Your goal: The required output is the lines below from the line containing "#96e0af; stroke: #688566" to the line containing "middle; dominant-baseline: central;", inclusive, retyped exactly. No other lines belong in it.

Information:
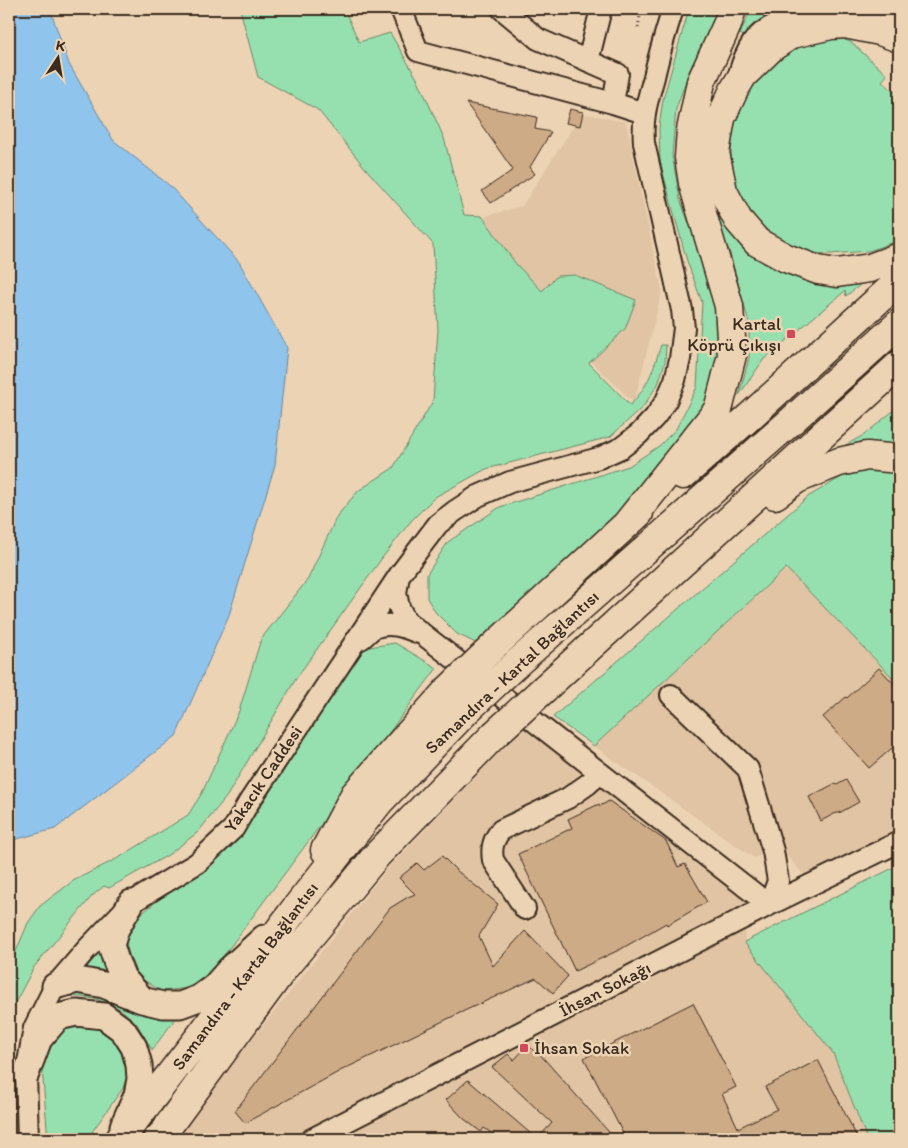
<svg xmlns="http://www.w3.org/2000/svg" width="908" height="1148" viewBox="0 0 908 1148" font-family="Itim,sans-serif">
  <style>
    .built { fill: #e0c4a3 }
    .green { fill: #96e0af; stroke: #688566 }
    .water { fill: #8fc4ed; stroke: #6d869a }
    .building { fill: #cdab87; stroke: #3b2a1e }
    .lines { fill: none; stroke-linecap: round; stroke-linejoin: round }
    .minor-casing { stroke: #3b2a1e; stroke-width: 24 }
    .major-casing { stroke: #3b2a1e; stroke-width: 29 }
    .highway-casing { stroke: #3b2a1e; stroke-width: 31 }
    .path { stroke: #3b2a1e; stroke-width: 3; stroke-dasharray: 1 4; stroke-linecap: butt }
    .minor { stroke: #ecd3b4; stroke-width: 20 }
    .major { stroke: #ecd3b4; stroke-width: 25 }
    .highway { stroke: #ecd3b4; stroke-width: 28 }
    .highway-bridge-casing { stroke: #3b2a1e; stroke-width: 31; stroke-linecap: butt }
    .highway-bridge { stroke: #ecd3b4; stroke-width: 28 }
    .poi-dot { fill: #d1495b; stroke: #ecd3b4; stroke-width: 2 }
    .labels { text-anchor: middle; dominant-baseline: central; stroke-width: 5; stroke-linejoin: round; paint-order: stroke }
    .poi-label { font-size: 18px; fill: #3b2a1e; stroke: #ecd3b4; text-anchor: end }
    .street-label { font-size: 18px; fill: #3b2a1e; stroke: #ecd3b4 }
  </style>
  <rect width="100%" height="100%" fill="#ecd3b4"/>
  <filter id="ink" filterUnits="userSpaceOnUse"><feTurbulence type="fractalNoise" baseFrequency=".02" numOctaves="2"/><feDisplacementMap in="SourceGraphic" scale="10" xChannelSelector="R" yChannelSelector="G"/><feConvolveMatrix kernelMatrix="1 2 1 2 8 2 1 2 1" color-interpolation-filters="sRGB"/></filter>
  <g filter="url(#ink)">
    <path class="built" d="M 582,113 L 626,122 L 662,291 L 634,403 L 486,259 L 486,216 L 522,206 Z
      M 786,568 L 899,684 L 899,829 L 804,875 L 780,848 L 754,858 L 594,746 Z
      M 523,728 L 752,889 L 744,942 L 833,1053 L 867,1139 L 173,1139 L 388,868 Z"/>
    <path class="green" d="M 240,9 L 344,9 L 359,42 L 390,33 L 418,80 L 444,138 L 464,215 L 482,216 L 516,264 L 542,291 L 557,276 L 575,275 L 636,300 L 625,329 L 589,363 L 630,405 C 649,386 653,369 661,345 L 666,345 L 665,362 L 658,384 L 643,407 L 610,437 L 540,455 L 486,469 L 435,497 L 411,521 L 382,558 L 297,677 L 227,796 L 198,832 L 168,855 L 109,888 L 104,886 L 92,896 L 34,967 L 15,1003 L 9,1019 L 9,968 L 28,923 L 40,906 L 73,881 L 120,857 L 188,815 L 202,793 L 239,711 L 261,639 L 308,579 L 337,516 L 358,491 L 393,468 L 433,401 L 438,330 L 433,244 L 366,169 L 318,110 L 258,77 Z
      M 689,9 L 719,9 L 689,72 L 676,109 L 672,155 L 680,199 L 721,312 L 720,353 L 706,405 L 653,479 L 478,644 L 457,634 L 436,613 L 427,598 L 427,574 L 448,542 L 500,507 L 629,466 L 659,446 L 676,429 L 697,387 L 702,302 L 687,261 L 660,162 L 659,128 L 663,99 Z
      M 751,9 L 783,9 L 757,22 L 744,36 L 740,34 Z
      M 836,37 L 851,42 L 887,75 L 882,81 L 899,96 L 899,240 L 869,251 L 831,254 L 805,253 L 775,238 L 756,219 L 741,198 L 734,180 L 731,153 L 733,130 L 740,107 L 763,64 L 790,46 Z
      M 722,218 L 865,281 L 846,296 L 845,291 L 764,359 L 739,395 L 749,358 L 749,323 L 729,250 L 714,222 Z
      M 899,406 L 899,447 L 842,447 L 864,435 Z
      M 859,467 L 899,467 L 899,684 L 786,568 L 594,746 L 553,717 L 809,496 Z
      M 395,643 L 437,668 L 210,974 L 190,988 L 161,991 L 134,974 L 126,943 L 134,920 L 249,824 L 363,648 Z
      M 899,865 L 899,1139 L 867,1139 L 833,1053 L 744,942 Z
      M 100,951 L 108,974 L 86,968 Z
      M 87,981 L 178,1015 L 152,1050 L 137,1024 L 122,1010 L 96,999 L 64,995 Z
      M 82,1021 L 105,1027 L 123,1042 L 131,1066 L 123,1088 L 87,1139 L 48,1139 L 41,1056 L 57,1028 Z"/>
    <path class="water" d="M 9,9 L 50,9 L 69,64 L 113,140 L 170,186 L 239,262 L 287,348 L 275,465 L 229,615 L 176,736 L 55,829 L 9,841 Z"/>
    <path class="building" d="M 466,103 L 537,117 L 535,129 L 551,132 L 530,167 L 535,174 L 491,203 L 482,191 L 513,170 Z
      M 570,109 L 583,112 L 580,126 L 566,123 Z
      M 879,668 L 899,689 L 899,742 L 869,768 L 823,717 L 846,697 L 847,698 Z
      M 846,780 L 859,802 L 841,812 L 834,814 L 821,821 L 809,797 L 836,783 L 837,785 Z
      M 609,801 L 666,841 L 678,867 L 685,864 L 707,902 L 667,925 L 666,923 L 621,949 L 575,971 L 518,854 L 572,828 L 568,819 L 599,804 L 600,806 Z
      M 442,856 L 456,870 L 498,904 L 479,936 L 493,966 L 525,931 L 568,976 L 553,993 L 536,978 L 464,1011 L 342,1070 L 245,1123 L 235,1111 L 390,908 L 408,897 L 415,894 L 399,878 L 417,863 L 424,870 Z
      M 693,1003 L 736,1087 L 722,1094 L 738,1128 L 777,1109 L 765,1087 L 818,1060 L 858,1139 L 626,1139 L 584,1058 Z
      M 528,1045 L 536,1053 L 538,1052 L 615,1139 L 537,1139 L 552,1123 L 492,1067 L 508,1054 L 514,1060 Z
      M 468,1080 L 537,1139 L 500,1139 L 484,1128 L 481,1132 L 463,1118 L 446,1100 Z"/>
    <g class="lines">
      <g class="minor-casing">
        <path id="minor" d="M 401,9 L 418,51 L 613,103 L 644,113
          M 502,9 L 538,39 L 618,74 L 613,103
          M 588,61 L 601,9
          M 739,74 C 742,63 747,51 753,42 C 769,19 825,5 852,9 C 867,11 881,21 893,29
          M 399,576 L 396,593 L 399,607 L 406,621 L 769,905
          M 361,639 C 365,636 369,631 374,628 C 389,621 404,627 419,633
          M 671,695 L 748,769 L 773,851 L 778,881 L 769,905
          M 525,909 L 493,860 C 491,848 493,840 501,830 L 568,798 L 588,784 L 600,773
          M 28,1139 L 26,1074 L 34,1028 L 55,986 L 86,950 L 131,903 L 197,863 L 234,828 L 249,802 L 400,574 L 438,524 L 455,511 L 478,496 L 510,482 L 599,458 L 621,448 L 639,434 L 655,417 L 666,401 L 675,380 L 680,359 L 684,328 L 682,310 L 644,143 C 642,117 647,102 654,77 C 659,54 666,31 673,9
          M 312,1139 L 769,905 L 899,842"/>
      </g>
      <g class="major-casing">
        <path id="major" d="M 131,903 L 116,929 L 111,945 L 116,961 L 123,978 L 141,998
          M 55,986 L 78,980 L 104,985 L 142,1000 L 163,1005 L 180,1005 L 199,998 L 214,987 L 229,970 L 264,938
          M 26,1074 L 39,1039 L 58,1017 L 76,1013 L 104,1016 L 123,1030 L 134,1047 L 139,1065 L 140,1079 L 137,1095 L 123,1126
          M 156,1139 L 169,1125"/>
      </g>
      <g class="highway-casing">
        <path id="highway" d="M 895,9 L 899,13
          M 899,38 L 880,31 L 845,24 L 831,25 L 792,34 L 772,47 L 743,75 L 734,90 L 721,118 L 715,153 L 723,191 L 738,220 L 757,242 L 786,258 L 818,270 L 837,273 L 870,268 L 899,257
          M 683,475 L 747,419 L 899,281
          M 775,495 L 797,479 L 839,462 L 867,456 L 899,459
          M 626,525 L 718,410 L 732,355 L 729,306 L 693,183 L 689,157 L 691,130 L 701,82 L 727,25 L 732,9
          M 494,646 L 639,513
          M 516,664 L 789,423 L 899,324
          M 545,688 L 899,365
          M 325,850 L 355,794 L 447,691
          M 169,1125 L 284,968 L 377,855 L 494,735
          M 120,1139 L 201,1035 L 292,913 L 379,802 L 466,711"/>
      </g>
      <path class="path" d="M 638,28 L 641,9"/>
      <use href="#minor" class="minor"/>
      <use href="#major" class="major"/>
      <use href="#highway" class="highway"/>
      <g class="highway-bridge-casing">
        <path id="highway-bridge" d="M 447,691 L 494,646
          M 466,711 L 516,664
          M 494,735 L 545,688"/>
      </g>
      <use href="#highway-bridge" class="highway-bridge"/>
    </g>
  </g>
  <g class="poi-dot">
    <rect x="786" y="329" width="10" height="10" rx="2.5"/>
    <rect x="519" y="1043" width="10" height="10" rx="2.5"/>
  </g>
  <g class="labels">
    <g class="poi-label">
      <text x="781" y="324">Kartal<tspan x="781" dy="21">Köprü Çıkışı</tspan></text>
      <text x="534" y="1048" text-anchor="start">İhsan Sokak</text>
    </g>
    <g class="street-label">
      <text transform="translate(512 672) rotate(-43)">Samandıra - Kartal Bağlantısı</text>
      <text transform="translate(263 779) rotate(-56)">Yakacık Caddesi</text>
      <text transform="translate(245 976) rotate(-53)">Samandıra - Kartal Bağlantısı</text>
      <text transform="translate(605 989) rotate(-27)">İhsan Sokağı</text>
    </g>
  </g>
  <rect width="908" height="1148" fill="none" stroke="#ecd3b4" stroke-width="30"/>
  <rect x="15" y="15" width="878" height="1118" fill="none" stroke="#3b2a1e" stroke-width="2" filter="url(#ink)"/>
  <g transform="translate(58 58) rotate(12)" stroke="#ecd3b4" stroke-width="4" paint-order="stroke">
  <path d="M0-4L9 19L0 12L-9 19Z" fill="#3b2a1e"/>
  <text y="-8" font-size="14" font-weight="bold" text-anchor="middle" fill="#3b2a1e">K</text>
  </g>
</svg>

Solution:
    .green { fill: #96e0af; stroke: #688566 }
    .water { fill: #8fc4ed; stroke: #6d869a }
    .building { fill: #cdab87; stroke: #3b2a1e }
    .lines { fill: none; stroke-linecap: round; stroke-linejoin: round }
    .minor-casing { stroke: #3b2a1e; stroke-width: 24 }
    .major-casing { stroke: #3b2a1e; stroke-width: 29 }
    .highway-casing { stroke: #3b2a1e; stroke-width: 31 }
    .path { stroke: #3b2a1e; stroke-width: 3; stroke-dasharray: 1 4; stroke-linecap: butt }
    .minor { stroke: #ecd3b4; stroke-width: 20 }
    .major { stroke: #ecd3b4; stroke-width: 25 }
    .highway { stroke: #ecd3b4; stroke-width: 28 }
    .highway-bridge-casing { stroke: #3b2a1e; stroke-width: 31; stroke-linecap: butt }
    .highway-bridge { stroke: #ecd3b4; stroke-width: 28 }
    .poi-dot { fill: #d1495b; stroke: #ecd3b4; stroke-width: 2 }
    .labels { text-anchor: middle; dominant-baseline: central; stroke-width: 5; stroke-linejoin: round; paint-order: stroke }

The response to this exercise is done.